A volte, se non spesso, accade che gli eroi perdenti siano capaci di suscitare emozioni e sentimenti più intensi di quelli provocati dai vincitori, soprattutto se la causa della sconfitta non è dovuta a debolezza, arrendevolezza, mancanza di abilità o codardia, ma al destino avverso.
Accade nella fantasia, basti pensare alla grandezza di Ettore ucciso da Achille nell’Iliade omerica, così come è successo spesso nella Storia, e Annibale Barca, il fiero politico e condottiero cartaginese che riuscì a mettere in ginocchio Roma, ne è un chiaro esempio.

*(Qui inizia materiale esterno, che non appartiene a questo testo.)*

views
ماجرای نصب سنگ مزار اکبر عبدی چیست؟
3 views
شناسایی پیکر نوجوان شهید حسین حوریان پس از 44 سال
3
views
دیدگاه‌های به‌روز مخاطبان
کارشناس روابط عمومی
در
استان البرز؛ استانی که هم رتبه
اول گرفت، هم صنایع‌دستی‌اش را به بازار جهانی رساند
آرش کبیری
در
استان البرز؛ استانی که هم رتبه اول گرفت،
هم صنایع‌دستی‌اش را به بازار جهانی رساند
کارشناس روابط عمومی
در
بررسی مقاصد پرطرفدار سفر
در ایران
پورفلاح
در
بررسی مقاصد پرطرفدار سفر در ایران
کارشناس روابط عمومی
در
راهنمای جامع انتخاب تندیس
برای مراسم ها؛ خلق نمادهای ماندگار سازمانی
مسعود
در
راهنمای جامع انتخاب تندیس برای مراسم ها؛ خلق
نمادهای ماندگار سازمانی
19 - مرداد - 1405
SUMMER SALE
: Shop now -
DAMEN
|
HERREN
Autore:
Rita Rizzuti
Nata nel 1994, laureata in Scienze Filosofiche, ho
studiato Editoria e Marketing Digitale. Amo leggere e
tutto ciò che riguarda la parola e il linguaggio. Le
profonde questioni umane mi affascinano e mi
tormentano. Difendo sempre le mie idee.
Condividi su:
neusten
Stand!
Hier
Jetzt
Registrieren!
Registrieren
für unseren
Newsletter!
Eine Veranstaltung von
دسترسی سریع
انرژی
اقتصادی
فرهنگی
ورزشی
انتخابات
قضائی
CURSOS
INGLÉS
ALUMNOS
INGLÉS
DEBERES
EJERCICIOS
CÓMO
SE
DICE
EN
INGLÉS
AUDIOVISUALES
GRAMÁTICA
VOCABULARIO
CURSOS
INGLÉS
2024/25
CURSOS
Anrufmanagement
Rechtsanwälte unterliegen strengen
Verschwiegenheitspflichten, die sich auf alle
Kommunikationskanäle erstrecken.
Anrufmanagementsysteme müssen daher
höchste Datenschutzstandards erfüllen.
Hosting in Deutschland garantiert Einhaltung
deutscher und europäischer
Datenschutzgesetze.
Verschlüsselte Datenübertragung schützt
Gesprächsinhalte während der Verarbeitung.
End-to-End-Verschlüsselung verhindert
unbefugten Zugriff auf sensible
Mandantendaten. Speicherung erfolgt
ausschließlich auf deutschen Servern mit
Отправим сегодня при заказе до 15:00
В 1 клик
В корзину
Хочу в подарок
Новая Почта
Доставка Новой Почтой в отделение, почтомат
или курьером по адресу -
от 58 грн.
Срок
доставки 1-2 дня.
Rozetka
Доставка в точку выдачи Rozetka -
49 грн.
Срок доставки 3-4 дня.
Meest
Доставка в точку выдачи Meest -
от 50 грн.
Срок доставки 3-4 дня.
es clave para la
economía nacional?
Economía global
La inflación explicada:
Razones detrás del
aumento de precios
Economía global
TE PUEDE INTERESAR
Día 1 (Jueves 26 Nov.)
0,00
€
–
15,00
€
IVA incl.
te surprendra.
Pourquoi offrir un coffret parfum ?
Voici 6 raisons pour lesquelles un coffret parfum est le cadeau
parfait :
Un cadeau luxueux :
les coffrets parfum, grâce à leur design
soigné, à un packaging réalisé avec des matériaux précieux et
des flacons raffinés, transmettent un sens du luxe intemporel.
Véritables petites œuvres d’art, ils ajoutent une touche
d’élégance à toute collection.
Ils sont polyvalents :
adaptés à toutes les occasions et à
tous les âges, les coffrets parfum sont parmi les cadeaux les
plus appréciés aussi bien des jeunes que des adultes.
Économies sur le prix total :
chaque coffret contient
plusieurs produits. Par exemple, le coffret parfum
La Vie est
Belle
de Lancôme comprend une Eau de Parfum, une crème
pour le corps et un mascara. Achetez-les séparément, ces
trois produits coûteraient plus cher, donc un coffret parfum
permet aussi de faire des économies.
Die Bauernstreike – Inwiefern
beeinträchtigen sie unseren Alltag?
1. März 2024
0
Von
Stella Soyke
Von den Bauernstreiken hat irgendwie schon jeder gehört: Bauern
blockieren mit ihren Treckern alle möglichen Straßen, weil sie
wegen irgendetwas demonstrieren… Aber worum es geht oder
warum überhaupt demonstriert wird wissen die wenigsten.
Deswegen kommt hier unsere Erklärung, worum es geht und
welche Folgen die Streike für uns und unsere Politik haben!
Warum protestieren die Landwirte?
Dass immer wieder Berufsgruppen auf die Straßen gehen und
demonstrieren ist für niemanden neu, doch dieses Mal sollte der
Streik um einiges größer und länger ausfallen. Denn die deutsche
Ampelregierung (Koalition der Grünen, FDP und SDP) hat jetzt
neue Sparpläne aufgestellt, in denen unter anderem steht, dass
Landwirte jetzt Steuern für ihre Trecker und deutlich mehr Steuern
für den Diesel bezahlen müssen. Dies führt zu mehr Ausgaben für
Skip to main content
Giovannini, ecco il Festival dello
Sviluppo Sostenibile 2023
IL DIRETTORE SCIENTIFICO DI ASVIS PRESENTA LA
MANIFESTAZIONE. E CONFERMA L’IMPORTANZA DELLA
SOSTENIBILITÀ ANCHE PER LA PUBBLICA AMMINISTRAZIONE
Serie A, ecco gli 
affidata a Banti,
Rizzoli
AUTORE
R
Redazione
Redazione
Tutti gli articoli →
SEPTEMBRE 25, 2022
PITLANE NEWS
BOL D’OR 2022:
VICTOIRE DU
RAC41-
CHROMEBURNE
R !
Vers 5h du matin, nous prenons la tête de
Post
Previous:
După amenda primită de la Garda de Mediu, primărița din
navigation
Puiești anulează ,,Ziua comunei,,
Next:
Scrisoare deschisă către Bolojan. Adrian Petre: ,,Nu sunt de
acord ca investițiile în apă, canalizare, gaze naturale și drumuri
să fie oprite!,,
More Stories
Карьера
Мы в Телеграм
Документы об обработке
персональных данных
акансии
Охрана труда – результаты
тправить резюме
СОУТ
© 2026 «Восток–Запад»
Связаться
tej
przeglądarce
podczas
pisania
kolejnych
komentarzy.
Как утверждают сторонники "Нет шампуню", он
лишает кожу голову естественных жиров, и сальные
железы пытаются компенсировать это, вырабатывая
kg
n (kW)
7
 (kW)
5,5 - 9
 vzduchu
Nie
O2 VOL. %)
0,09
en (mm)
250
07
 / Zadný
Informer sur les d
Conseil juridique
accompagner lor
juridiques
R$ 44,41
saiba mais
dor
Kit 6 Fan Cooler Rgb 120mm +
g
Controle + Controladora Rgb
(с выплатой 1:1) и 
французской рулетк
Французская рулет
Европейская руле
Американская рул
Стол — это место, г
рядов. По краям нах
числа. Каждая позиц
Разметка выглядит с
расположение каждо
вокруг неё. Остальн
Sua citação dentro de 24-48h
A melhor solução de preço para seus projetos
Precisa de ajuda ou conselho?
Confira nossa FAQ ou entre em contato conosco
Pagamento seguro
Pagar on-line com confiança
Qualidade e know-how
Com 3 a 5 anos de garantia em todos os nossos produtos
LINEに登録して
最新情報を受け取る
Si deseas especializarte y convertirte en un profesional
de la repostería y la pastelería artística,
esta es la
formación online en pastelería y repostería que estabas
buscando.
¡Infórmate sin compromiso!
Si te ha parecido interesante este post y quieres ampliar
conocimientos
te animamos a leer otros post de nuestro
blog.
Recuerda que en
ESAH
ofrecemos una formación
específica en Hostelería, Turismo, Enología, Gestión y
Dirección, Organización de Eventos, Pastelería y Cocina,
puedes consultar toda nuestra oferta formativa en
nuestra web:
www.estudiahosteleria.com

Possedeva le doti morali, umane, politiche e militari proprie delle personalità eccelse: amore per la libertà, coraggio, intelligenza tattica e strategica, temerarietà, rispetto per il nemico, orgoglio e dignità; l’ultimo smacco a Roma lo dette togliendosi la vita, preferendo la morte alla prigionia, quest’ ultimo, estremo piacere, alla nemica di sempre, non lo concesse.
E persino Roma, così raramente generosa con i suoi avversari, dovette riconoscerne quella grandiosità etica e guerresca che le aveva fatto correre uno dei pericoli maggiori della sua gloriosa storia.
Nel I secolo d.C., il poeta latino Silio Italico scrisse un’opera epica su Annibale, cui attribuì, accanto ad altri vizi ed indiscutibili virtù, anche la consapevolezza della sconfitta finale e dell’inutilità di tutti gli sforzi.
Il che non lo fermò.
E nel poema, il padre Amilcare, che aveva inculcato al figlio l’odio verso i romani e l’aveva spinto a combatterli, mentre gli rivela la futura vittoria di Roma, aggiunge:
“Se il destino ti impedisce di liberare la patria da questa infamia, la tua gloria sia quella di averlo voluto”.